Quel accueil les enseignants font-ils aux nouvelles évaluations nationales du CP ? Après la publication sur un site académique d’une version quasi définitive des évaluations, plusieurs enseignants ont réagi à ces nouvelles évaluations imposées par le ministère. Pas toujours jugées utiles, elles suscitent des réaction variées. Le Snuipp demande un droit d’inventaire et d’adaptation pour les enseignants.
Selon le ministère, la version des évaluations nationales mise en ligne le 2 septembre sur un site académique, que le Café a diffusée, n’est pas la version définitive. Elle comporte encore quelques erreurs notamment dans l’encodage et la présentation. La version définitive devrait être disponible en début de semaine.
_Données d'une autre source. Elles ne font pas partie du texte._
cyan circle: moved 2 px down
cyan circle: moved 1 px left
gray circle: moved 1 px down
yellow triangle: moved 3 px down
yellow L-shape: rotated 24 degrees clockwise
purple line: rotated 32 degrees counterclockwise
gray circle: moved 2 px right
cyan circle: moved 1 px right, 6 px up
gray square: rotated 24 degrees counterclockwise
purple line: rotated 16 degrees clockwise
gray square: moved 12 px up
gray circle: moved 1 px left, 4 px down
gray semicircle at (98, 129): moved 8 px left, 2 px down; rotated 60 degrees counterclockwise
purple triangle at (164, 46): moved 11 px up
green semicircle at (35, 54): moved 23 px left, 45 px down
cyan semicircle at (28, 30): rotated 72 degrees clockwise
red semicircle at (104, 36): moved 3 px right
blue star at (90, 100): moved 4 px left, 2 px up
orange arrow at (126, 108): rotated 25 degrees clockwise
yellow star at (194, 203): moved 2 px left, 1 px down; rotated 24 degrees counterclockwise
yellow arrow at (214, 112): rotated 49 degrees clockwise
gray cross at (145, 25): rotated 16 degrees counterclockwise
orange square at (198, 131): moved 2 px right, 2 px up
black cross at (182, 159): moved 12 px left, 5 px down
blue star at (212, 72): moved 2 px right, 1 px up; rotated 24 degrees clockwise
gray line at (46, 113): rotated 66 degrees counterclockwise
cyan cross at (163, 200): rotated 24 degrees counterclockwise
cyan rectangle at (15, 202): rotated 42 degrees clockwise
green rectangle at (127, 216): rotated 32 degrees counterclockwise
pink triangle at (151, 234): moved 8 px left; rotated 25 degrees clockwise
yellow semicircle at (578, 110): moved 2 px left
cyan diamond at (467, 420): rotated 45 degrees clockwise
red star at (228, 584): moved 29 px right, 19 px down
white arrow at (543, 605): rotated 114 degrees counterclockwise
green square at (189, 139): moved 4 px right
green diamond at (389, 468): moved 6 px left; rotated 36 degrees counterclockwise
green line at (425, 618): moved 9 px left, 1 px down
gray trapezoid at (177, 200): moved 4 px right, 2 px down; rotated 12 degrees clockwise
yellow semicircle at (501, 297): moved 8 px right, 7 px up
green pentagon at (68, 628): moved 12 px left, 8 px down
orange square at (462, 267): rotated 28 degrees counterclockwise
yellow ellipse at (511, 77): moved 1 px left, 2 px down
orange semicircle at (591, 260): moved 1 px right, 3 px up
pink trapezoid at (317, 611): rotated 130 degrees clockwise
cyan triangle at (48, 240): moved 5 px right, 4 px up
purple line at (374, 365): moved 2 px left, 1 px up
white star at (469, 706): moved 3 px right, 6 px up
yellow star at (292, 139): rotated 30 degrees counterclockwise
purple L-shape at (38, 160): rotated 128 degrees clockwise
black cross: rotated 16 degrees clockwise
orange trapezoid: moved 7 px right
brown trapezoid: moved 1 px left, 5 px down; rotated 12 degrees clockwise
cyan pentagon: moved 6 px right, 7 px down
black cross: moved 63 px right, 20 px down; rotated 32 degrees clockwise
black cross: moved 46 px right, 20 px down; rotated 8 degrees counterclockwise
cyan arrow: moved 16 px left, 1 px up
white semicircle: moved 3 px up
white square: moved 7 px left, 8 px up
Des évaluations anxiogènes
Mais qu’en pensent les enseignants ? Catherine Da Silva, directrice de l’école Taos Amrouche de Saint-Denis (93), juge les évaluations « anxiogènes car complexes ». Elle craint que beaucoup d’élèves de cette école en Rep+ soient en échec. A Saint Denis, comme ailleurs, les enseignants n’avaient pas attendu ces évaluations. « L’année dernière on a fait passer des évaluations réalisées par les enseignants mais c’était au fil de l’eau avec des exercices aérés. Tout le contraire des batteries d’exercices de ces évaluations », nous dit-elle.
En français, « l’évaluation induit ce qu’on attend des enseignants : il n’y a que des exercices sur la grapho-phonologie. On attend de nous de la syllabique. L’exercice de passage de la cursive à l’attachée est difficile. Le vocabulaire utilisé est difficile (écureuil, igloo…) Il n’y a qu’un seul exercice de compréhension mais il est difficile à comprendre pour les petits. D’une façon générale ca va être la galère pour faire comprendre aux élèves ce qu’on attend d’eux ».
En maths là aussi il y a de problèmes de vocabulaire et de mise en page. « On va mettre en difficulté même les élèves qui savent ».
Quel impact sur la maternelle ?
Mais la plus grande crainte c’est que ces évaluations inspirent les professeurs de maternelle. « On était sorti des feuilles d’exercices dans les cahiers de vie. Il y a des chances qu’elles reviennent ».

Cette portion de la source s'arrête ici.